Unable to convince even his own party members of the merits of transferring detainees, or find host countries for some of the detainees who are cleared for transfer, the president eventually gave in and allowed military tribunals to resume at Guantanamo Bay in Cuba.

The National Defense Authorization Act, which Obama signed on New Year's Eve, effectively ends any chances of closing the controversial prison. For the second year in a row, it bars the Department of Defense from transferring detainees to the continental United States, or using funds to construct or expand facilities for housing them. It also tightens the conditions under which detainees can be transferred to other countries.

Congressional opposition that tied the president's hands is something he "has yet to be able to overcome," Padmanabhan said. "It's a great challenge. There really hasn't been as solution identified to this problem."

Of the remaining detainees, 46 are considered too dangerous to release. But 89 of the total number of men being held have been cleared for transfer or release. About half of that group has nowhere to go because they are Yemeni. Obama stopped the transfer of Yemeni detainees from Guantanamo in January, 2010, after "underwear bomber" Umar Farouk Abdulmutallab attempted to blow up a Detroit-bound flight. He was found to have been trained by al Qaeda groups in Yemen.

Since 2002, a little more than 600 detainees have either been transferred out of Guantanamo Bay or have died in custody. Only six detainees have been convicted.

Some experts say the detainee center continues to hurt U.S. interests around the world, a sentiment Obama repeatedly espoused on the campaign trail.

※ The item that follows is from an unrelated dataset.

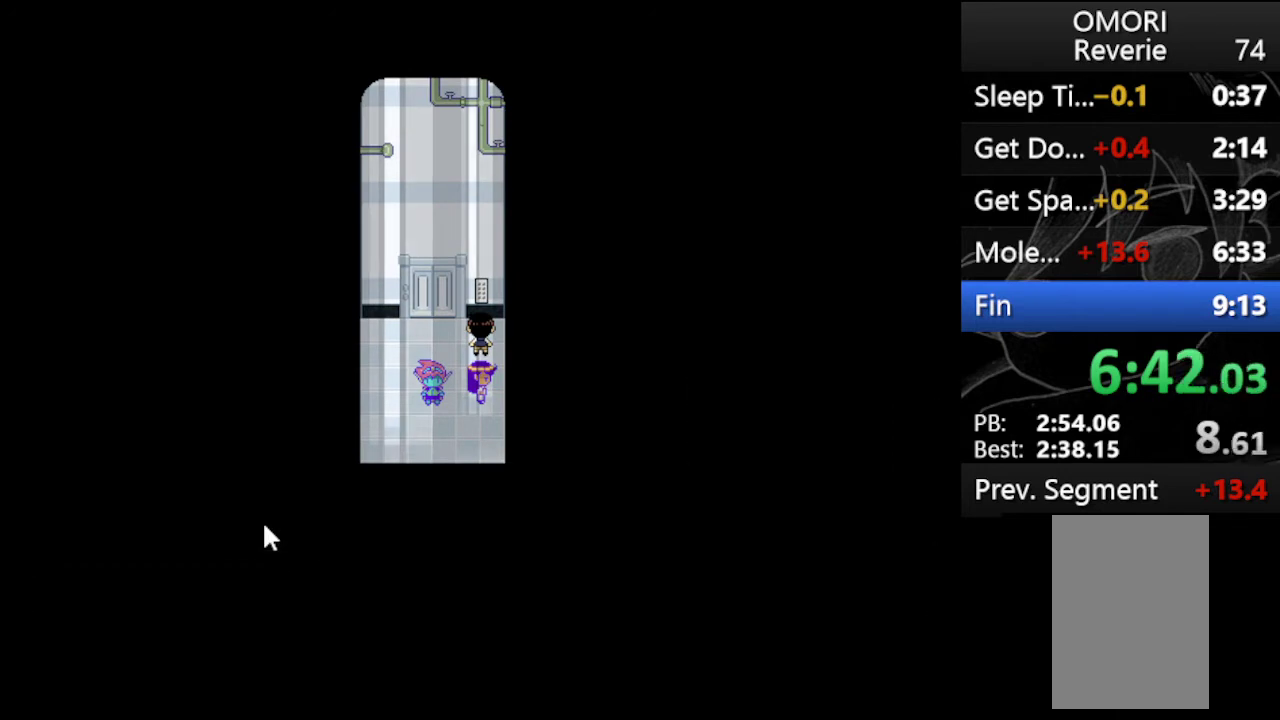
{"keys": ["left"], "events": [[67, "left", "down"]]}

Congress's "not in my backyard" attitude has "effectively frozen in place one of the most counterproductive aspects of our national security policy - and given Al Qaeda just what it wants," David Cole, author and a professor at Georgetown University Law Center wrote in the New York Times." Congress has assured that the United States will continue to be better known around the world for Guantánamo Bay than for the Statue of Liberty."

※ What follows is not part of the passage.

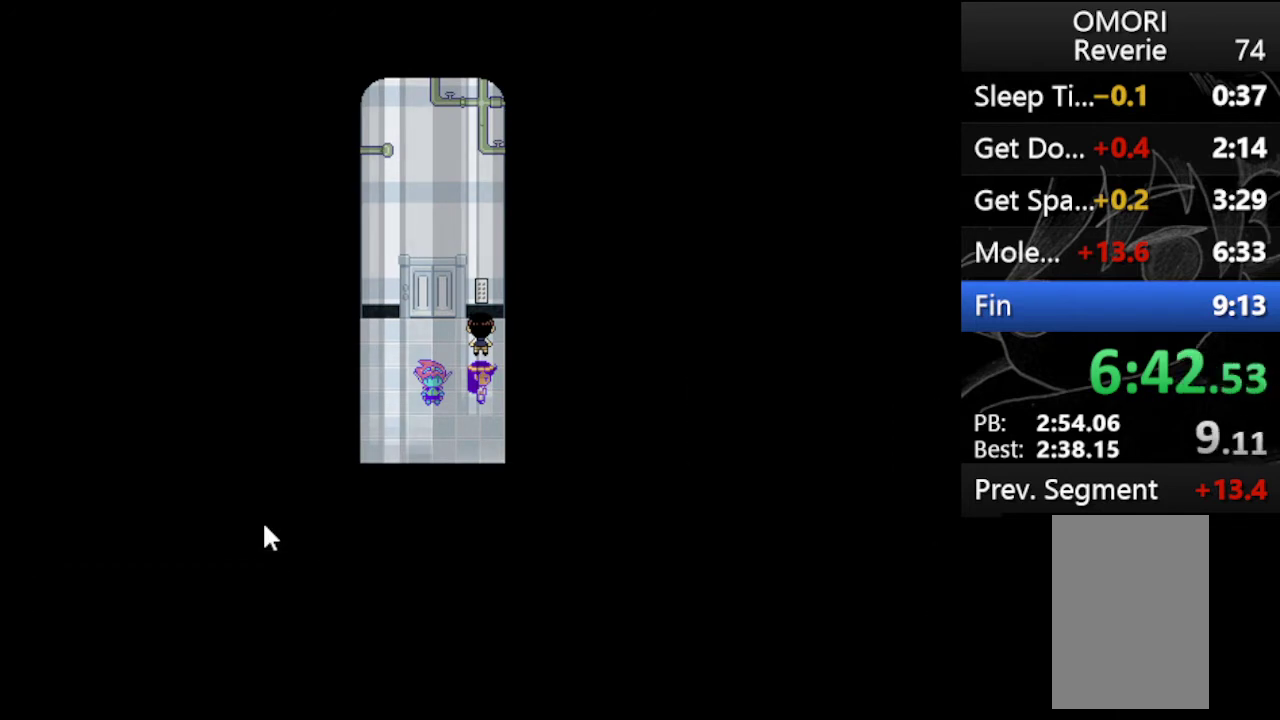
{"keys": ["left"], "events": []}
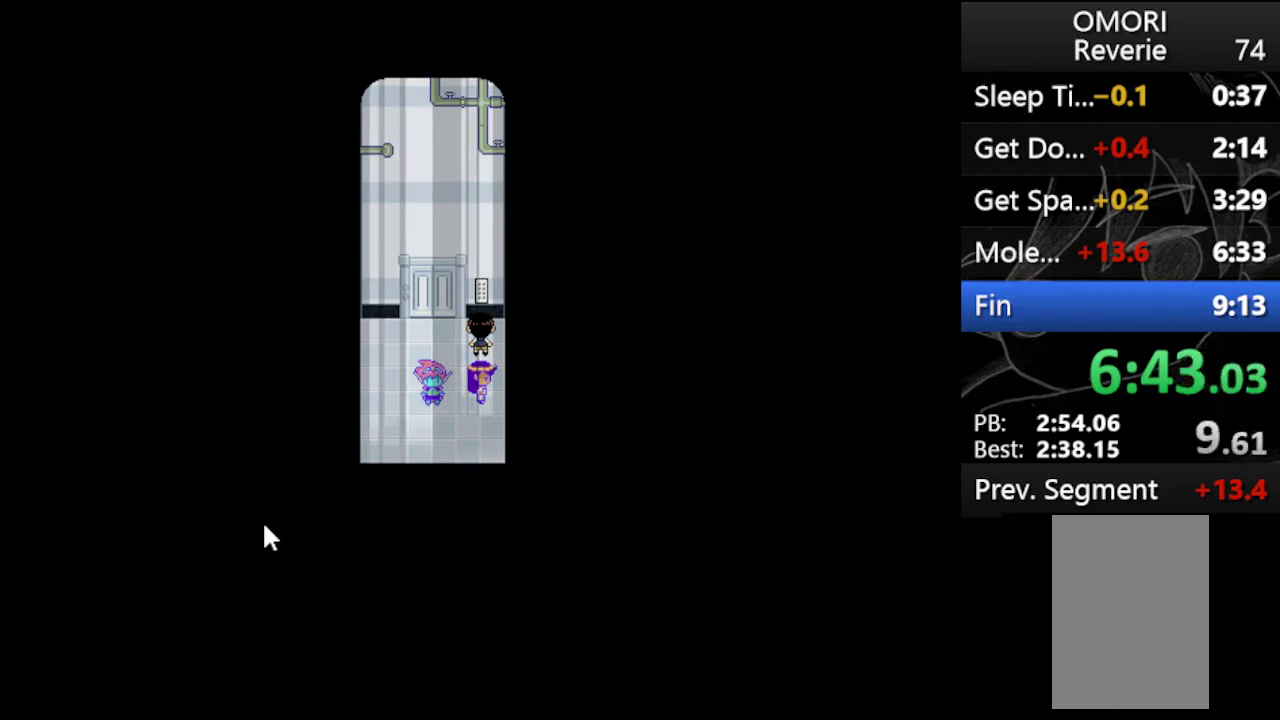
{"keys": [], "events": [[67, "left", "up"]]}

But some still believe the detainee center serves an important purpose.

"The United States is almost continuously at war with other countries and groups like Al Qaeda, and it needs some place to house prisoners picked up on the battlefield," wrote Eric Posner, author and a professor at the University of Chicago Law School. "If Guantánamo were closed, the U.S. military would need to hold those prisoners someplace else."

The Obama administration continues to insist that closing the detainee center remains a top priority. After all, it was the president's top promise as a candidate in 2008. But the administration in many ways has come to terms with the reality, acknowledging that breaking down the wall of resistance from Congress will be difficult.

"The commitment that the president has to closing Guantanamo Bay is as firm today as it was during the campaign. … We will continue to abide by that commitment and work towards its fulfillment," White House Press Secretary Jay Carney said Monday. "I think this is a process that faces obstacles that we're all aware of and we will continue to work through it."

Observers say it's unlikely that a resolution will be reached on the detainees' fate anytime soon or that the administration will make this a priority issue, especially amid the domestic challenge of lifting the economy and employment.

"I suspect we're going to see this facility open not just with the start of the next administration, or the second term of this administration, but five, 10, 15, years down," Padmanabhan said. "There's a recognition within the administration that at this point in time there just isn't any political consensus in the United States to do anything with the facility. The president is still saying he wants to close the facility but is essentially powerless to do so."